Just as obviously, I can't stop talking about this Sherlock Holmes and its sense of fun and glee without mentioning Robert Downey Jr.'s performance as the title character. After this and his work on Iron Man, I'm convinced that Downey is the perfect actor for the well-paced screen spectacle, perfectly fit for physical acting and possibly the most note-perfect over-actor since Vincent Price (whom I'd loved to have seen as Holmes). As you know, Jim, a good over-actor does not merely chew the scenery, but knows exactly how much of this treatment a film needs and - more importantly - can take, and does not bite off more of a given film's face than necessary. Downey is really glorious as Holmes, and he is expertly supported by Jude Law's straight man with a fist and a sense of irony.

My only problems with the movie are Hans Zimmer's score, which sounds a bit too much like something written by a man who very desperately wants to be Ennio Morricone, but just isn't, and Rachel McAdam's inability to project the charisma the script demands of its Irene Adler. Both problems are notable, yet never grow large enough to endanger the film's exhilarating effect.

Sometimes, Hollywood blockbusters do deliver what they promise.



Todd said...

I liked this one a lot, too. And I like you're comparison of Downey Jr. to Vincent Price. Not something that would have occurred to me, but makes a lot of sense when you mention it.

So now you're going to review The Asylum's version, right?

houseinrlyeh said...

I was a bit surprised by the Price idea myself, but the more I thought about it, the more fitting it became.
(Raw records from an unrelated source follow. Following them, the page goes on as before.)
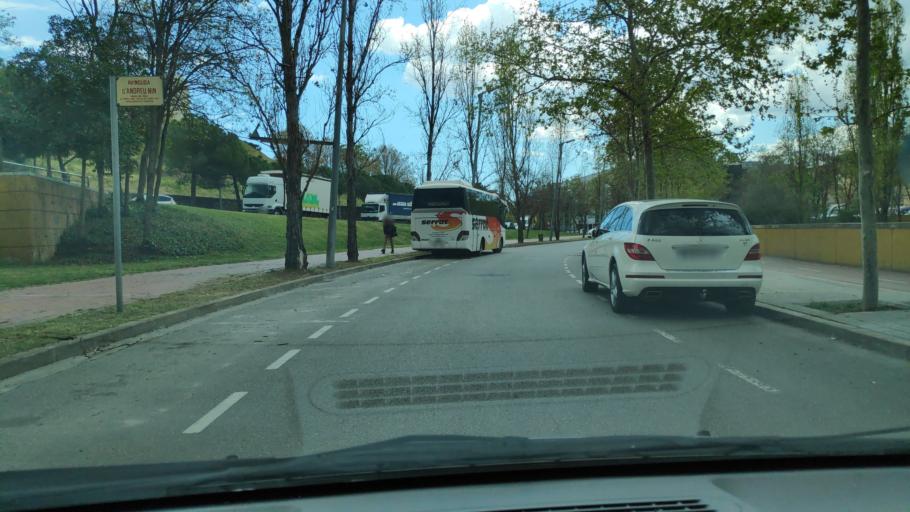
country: ES
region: Catalonia
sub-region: Provincia de Barcelona
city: Sant Quirze del Valles
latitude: 41.5512
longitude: 2.0892
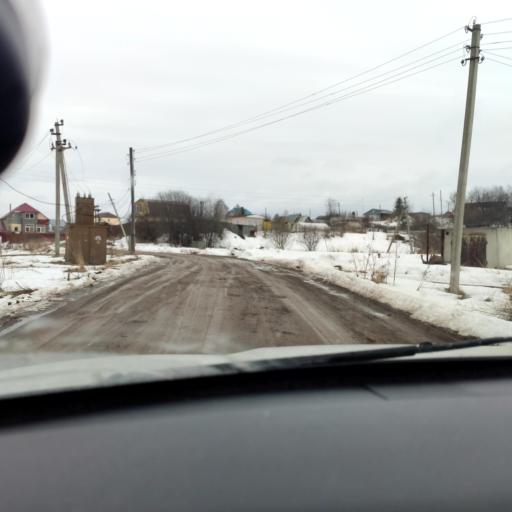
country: RU
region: Perm
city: Lobanovo
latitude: 57.8526
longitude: 56.3423
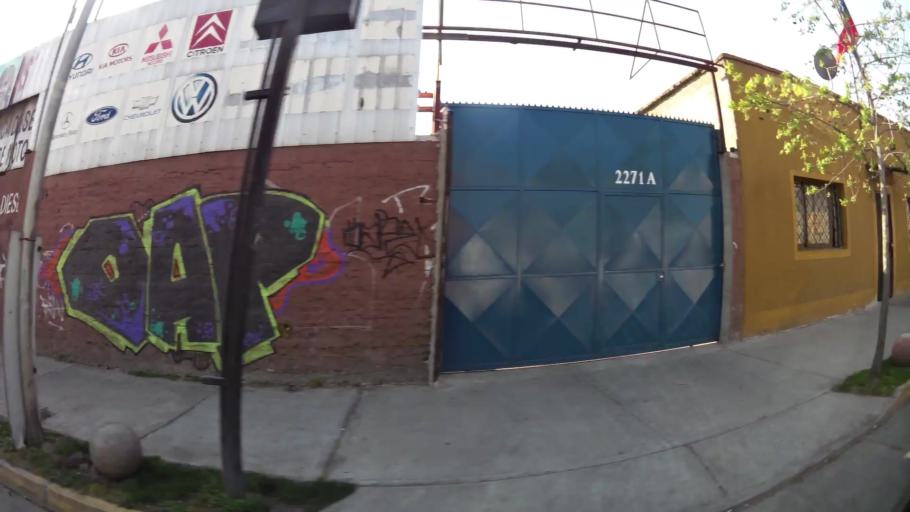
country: CL
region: Santiago Metropolitan
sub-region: Provincia de Santiago
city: Santiago
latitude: -33.4002
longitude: -70.6738
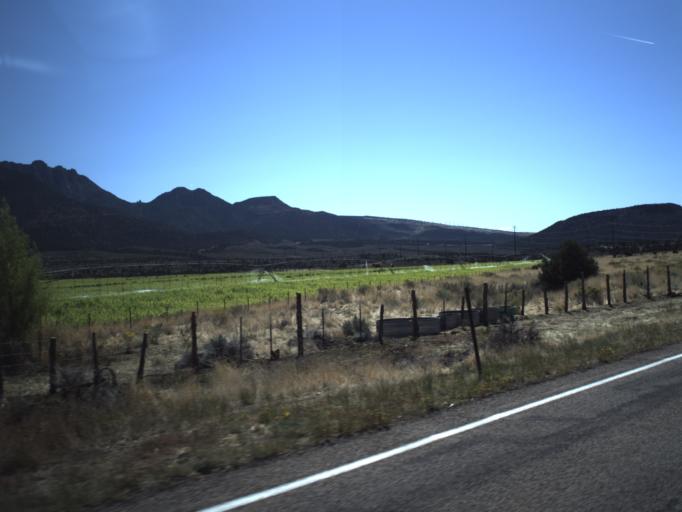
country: US
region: Utah
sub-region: Washington County
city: Enterprise
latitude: 37.4099
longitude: -113.6339
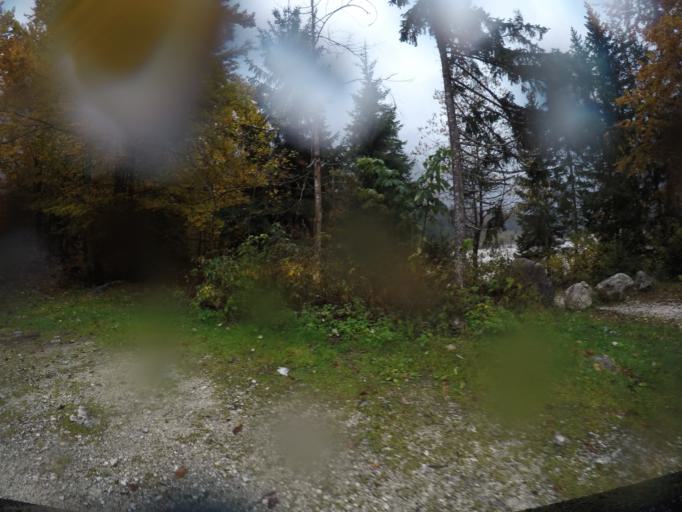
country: SI
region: Kranjska Gora
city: Kranjska Gora
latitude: 46.4042
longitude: 13.7100
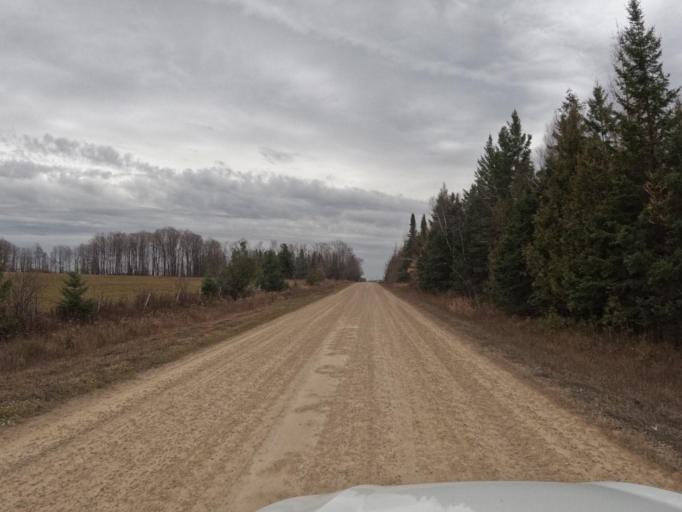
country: CA
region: Ontario
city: Shelburne
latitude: 44.0255
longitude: -80.3930
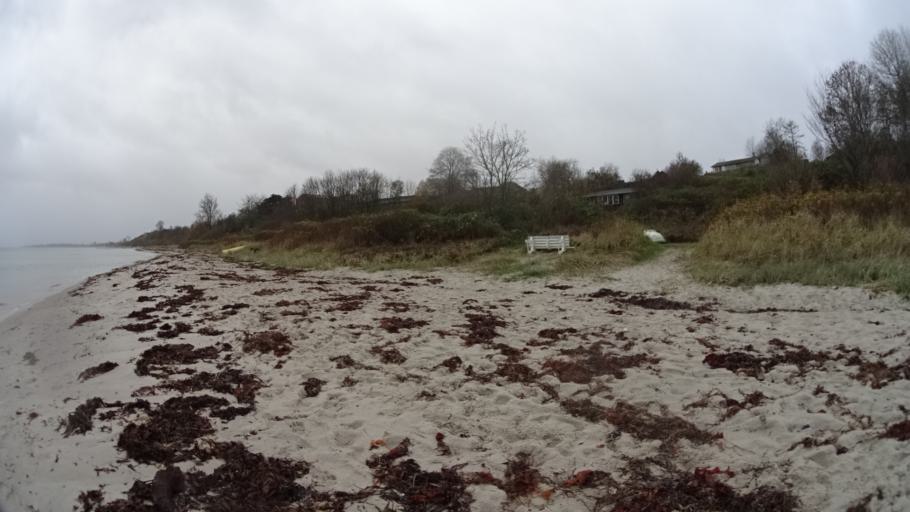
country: DK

The problem with reviewing The Asylum's version is that I'd have to watch it.

Todd said...

Well, if if helps at all, I survived it. But that's all I'm gonna say.

houseinrlyeh said...

Considering what other films you have survived, I'm not too sure that it does help.

Todd said...

Right. My assuring you that it was better than Super Batman doesn't give you much to work with.

houseinrlyeh said...

Although it does alleviate my fears that it contains scenes of cruel and unusual child choir singing.